I went inside, checked in and called Bill.  He was still asleep, but woke up quickly as I told him in a quiet voice, lest I be overheard, that I would be home later that day.  I felt a bit silly, speaking in hushed tones hunched over the receiver with my hand cupped over my mouth and the phone, but it’s a small place where everyone knows everyone. It seemed a bit dramatic, but I was very tired and focused on getting out without hurt feelings. I knew the flight from Anchorage was already late, but I was not at all concerned about that.  I would have happily spent days in the Anchorage airport as long as I was out of Village.
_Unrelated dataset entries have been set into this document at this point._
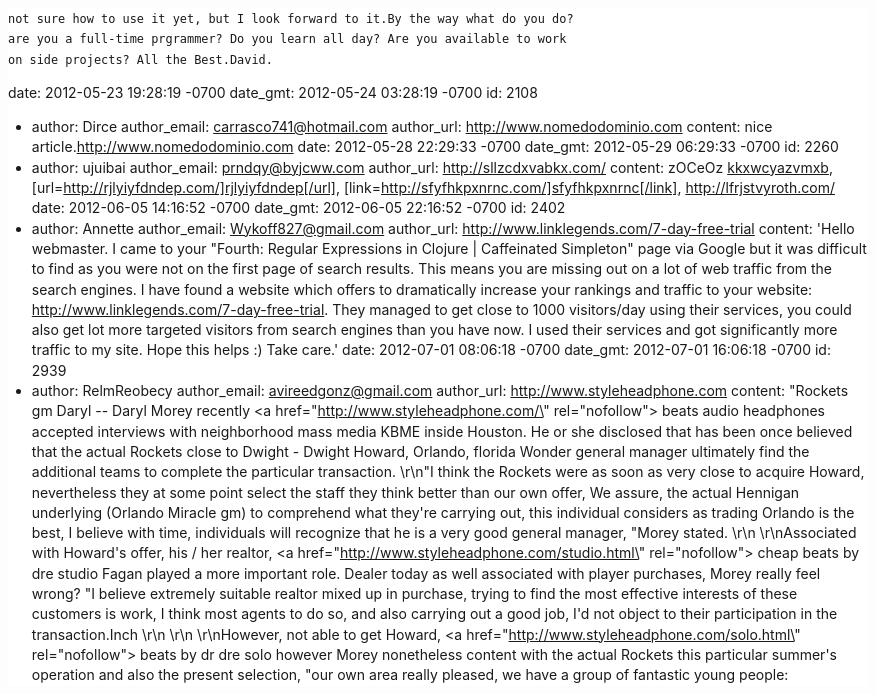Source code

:     not sure how to use it yet, but I look forward to it.By the way what do you do?
    are you a full-time prgrammer? Do you learn all day? Are you available to work
    on side projects? All the Best.David.
  date: 2012-05-23 19:28:19 -0700
  date_gmt: 2012-05-24 03:28:19 -0700
  id: 2108
- author: Dirce
  author_email: carrasco741@hotmail.com
  author_url: http://www.nomedodominio.com
  content: nice article.http://www.nomedodominio.com
  date: 2012-05-28 22:29:33 -0700
  date_gmt: 2012-05-29 06:29:33 -0700
  id: 2260
- author: ujuibai
  author_email: prndqy@byjcww.com
  author_url: http://sllzcdxvabkx.com/
  content: zOCeOz  <a href="http://kkxwcyazvmxb.com/" rel="nofollow">kkxwcyazvmxb</a>,
    [url=http://rjlyiyfdndep.com/]rjlyiyfdndep[/url], [link=http://sfyfhkpxnrnc.com/]sfyfhkpxnrnc[/link],
    http://lfrjstvyroth.com/
  date: 2012-06-05 14:16:52 -0700
  date_gmt: 2012-06-05 22:16:52 -0700
  id: 2402
- author: Annette
  author_email: Wykoff827@gmail.com
  author_url: http://www.linklegends.com/7-day-free-trial
  content: 'Hello webmaster. I came to your "Fourth: Regular Expressions in Clojure
    | Caffeinated Simpleton" page via Google but it was difficult to find as you were
    not on the first page of search results. This means you are missing out on a lot
    of web traffic from the search engines. I have found a website which offers to
    dramatically increase your rankings and traffic to your website: http://www.linklegends.com/7-day-free-trial.
    They managed to get close to 1000 visitors/day using their services, you could
    also get lot more targeted visitors from search engines than you have now. I used
    their services and got significantly more traffic to my site. Hope this helps
    :) Take care.'
  date: 2012-07-01 08:06:18 -0700
  date_gmt: 2012-07-01 16:06:18 -0700
  id: 2939
- author: RelmReobecy
  author_email: avireedgonz@gmail.com
  author_url: http://www.styleheadphone.com
  content: "Rockets gm Daryl -- Daryl Morey recently <a href=\"http://www.styleheadphone.com/\"
    rel=\"nofollow\"> beats audio headphones</a>  accepted interviews with neighborhood
    mass media KBME inside Houston. He or she disclosed that has been once believed
    that the actual Rockets close to Dwight - Dwight Howard, Orlando, florida Wonder
    general manager ultimately find the additional teams to complete the particular
    transaction. \r\n\"I think the Rockets were as soon as very close to acquire Howard,
    nevertheless they at some point select the staff they think better than our own
    offer, We assure, the actual Hennigan underlying (Orlando Miracle gm) to comprehend
    what they're carrying out, this individual considers as trading Orlando is the
    best, I believe with time, individuals will recognize that he is a very good general
    manager, \"Morey stated. \r\n \r\nAssociated with Howard's offer, his / her realtor,
    <a href=\"http://www.styleheadphone.com/studio.html\" rel=\"nofollow\"> cheap
    beats by dre studio</a>  Fagan played a more important role. Dealer today as well
    associated with player purchases, Morey really feel wrong? \"I believe extremely
    suitable realtor mixed up in purchase, trying to find the most effective interests
    of these customers is work, I think most agents to do so, and also carrying out
    a good job, I'd not object to their participation in the transaction.Inch \r\n
    \r\n \r\nHowever, not able to get Howard, <a href=\"http://www.styleheadphone.com/solo.html\"
    rel=\"nofollow\"> beats by dr dre solo</a>  however Morey nonetheless content
    with the actual Rockets this particular summer's operation and also the present
    selection, \"our own area really pleased, we have a group of fantastic young people:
I only had to spend three hours in Anchorage, and I did have to go buy a novel in one of those airport shops, because I’d foolishly brought only academic reading with me and given the small amount of sleep I’d gotten for the previous week or so, that wasn’t gonna cut it. The novel filled the time and I was soon stumbling off the plane and into the terminal in Fairbanks.  My husband greeted me with a rather wide-eyed look and explained that a friend had brought him because it was so cold (-45F) that the truck battery had frozen.  We walked up to the friend who had the same wide-eyed look about him as his mouth fell open.  I guess I was looking a little worse for wear.  
 Friend went to get his vehicle and we headed for home. On the way, I told them both what had happened. When I got to the end of the story, I said it out loud for the first time. ‘I won’t be going back to Village again,’  I stated. I watched our friend’s wide eyes in the rear view mirror as he slowly nodded.